[Given passage]
[Start of Attachment]

Tuesday, February 8, 2011

Trip Report: NOLA (Part 1)


After my recent post about my lack of a trip report for my New Orleans trip, I received a couple messages from various people encouraging me to write one. So here it goes!

I found out I was leaving for NOLA on my birthday in September. I have never been thrust into a situation where I felt so unprepared, and plus, I only knew one person there. I sent out probably 30 emails to various people around the country, asking for their support in finding myself a ride from the airport, people to take me around, people to talk to, etc. The immense amount of responses and compassion I found was so incredible. I eventually got in touch with a family there, a friend of a friend, and an old friend who I hadn't seen in years. So one and a half weeks after I learned that I had gotten the grant to go, I departed for the city.

My first twenty minutes in New Orleans made me quickly realize that I had never experienced diversity in this type of setting before. My skin color has never made me a minority in my life, and suddenly I was in a situation where this was the only thing that I could see: a separation and a difference. "Uncomfortable" isn't the word that I would use to describe this feeling, but it's something that I believe everyone should experience at least once in their lives. It was a paradigm shift, and I was grateful for it.

[End of Attachment]

[Problems to work on]
1. From the New Orleans trip report, list the contacts the writer eventually got in touch with before leaving.
2. Print the New Orleans trip report starting with "After my recent" and going on through "for the city.".
The records that follow come from a separate source.

Collected data:
[Start of Attachment]

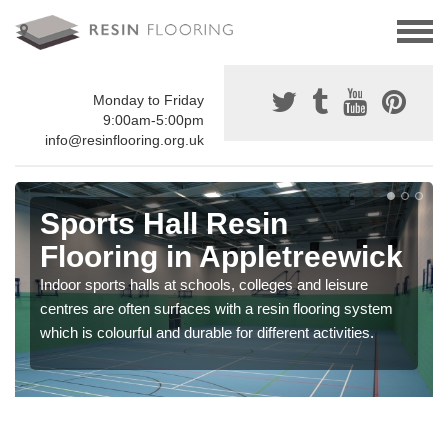
Monday to Friday
9:00am-5:00pm
info@resinflooring.org.uk
Sports Hall Resin
Flooring in Appletreewick
Indoor sports halls at schools, colleges and leisure
centres are often surfaces with a resin flooring system
which is colourful and durable for different activities.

[End of Attachment]

[Written responses]
1.
- a family there
- a friend of a friend
- an old friend who I hadn't seen in years

2.
After my recent post about my lack of a trip report for my New Orleans trip, I received a couple messages from various people encouraging me to write one. So here it goes!

I found out I was leaving for NOLA on my birthday in September. I have never been thrust into a situation where I felt so unprepared, and plus, I only knew one person there. I sent out probably 30 emails to various people around the country, asking for their support in finding myself a ride from the airport, people to take me around, people to talk to, etc. The immense amount of responses and compassion I found was so incredible. I eventually got in touch with a family there, a friend of a friend, and an old friend who I hadn't seen in years. So one and a half weeks after I learned that I had gotten the grant to go, I departed for the city.